Boost C++ Libraries

...one of the most highly regarded and expertly designed C++ library projects in the world. Herb Sutter and Andrei Alexandrescu, C++ Coding Standards

This is the documentation for an old version of Boost. Click here to view this page for the latest version.
PrevUpHomeNext

Daubechies Filters

Synopsis
#include <boost/math/filters/daubechies.hpp>

namespace boost::math:filters {

template <typename Real, size_t p>
constexpr std::array<Real, 2*p> daubechies_scaling_filter();

template<class Real, size_t p>
std::array<Real, 2*p> daubechies_wavelet_filter();

} // namespaces

The Daubechies filters provided by Boost.Math return the filter coefficients of the compactly-supported family discovered by Daubechies.

A basic usage is as follows:

using boost::math::filters::daubechies_scaling_filter;
using boost::math::filters::daubechies_wavelet_filter;

auto h = daubechies_scaling_filter<double, 8>();
auto g = daubechies_wavelet_filter<double, 8>();

The filters take the number of vanishing moments as a template argument, returning a std::array which has twice as many entries as vanishing moments.

Caveats and Ambiguities

Numerous notational conventions for the filter coefficients exist. The first ambiguity is whether they should be indexed by the number of vanishing moments, or the number of filter taps. Boost.Math indexes the family by the number of vanishing moments. This indexing convention is the same as PyWavelets and Mathematica, but Numerical Recipes and Wikipedia index by the number of filter taps.

The next ambiguity is the overall scale. Boost (and PyWavelets) normalize the filters so that their L2 norm is 1. Others normalize so that the L2 norm is √2.

Finally, we can use a convolutional representation of the filters, or a dot product representation. The dot product has all elements reversed relative to the convolutional representation.

The Boost representation agrees with Table 1 of Daubechies 1988 paper "Orthonormal Bases of Compactly Supported Wavelets", and Mallat's "A Wavelet Tour of Signal Processing", Table 7.2.

The Boost convention:

// ...

★ ★ ★ ★ ★

**TO DO:**
[1] From the Daubechies filters documentation, copy the passage from "auto h = daubechies_scaling_filter<double, 8>();" to "as vanishing moments." word for word.
[2] In the Daubechies filters documentation, by what quantity does Boost.Math index the filter family?

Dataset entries
★ ★ ★ ★ ★

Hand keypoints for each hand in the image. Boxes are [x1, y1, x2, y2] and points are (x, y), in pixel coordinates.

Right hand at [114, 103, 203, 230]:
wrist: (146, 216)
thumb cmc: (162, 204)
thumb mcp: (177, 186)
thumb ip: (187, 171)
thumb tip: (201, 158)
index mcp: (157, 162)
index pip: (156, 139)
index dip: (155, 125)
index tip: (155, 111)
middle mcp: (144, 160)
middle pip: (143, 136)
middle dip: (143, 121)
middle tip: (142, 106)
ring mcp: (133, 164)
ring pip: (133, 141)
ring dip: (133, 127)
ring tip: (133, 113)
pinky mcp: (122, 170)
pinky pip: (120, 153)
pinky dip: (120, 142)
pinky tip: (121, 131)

★ ★ ★ ★ ★

**LIST OF ANSWERS:**
[1]
auto h = daubechies_scaling_filter<double, 8>();
auto g = daubechies_wavelet_filter<double, 8>();

The filters take the number of vanishing moments as a template argument, returning a std::array which has twice as many entries as vanishing moments.

[2] By the number of vanishing moments.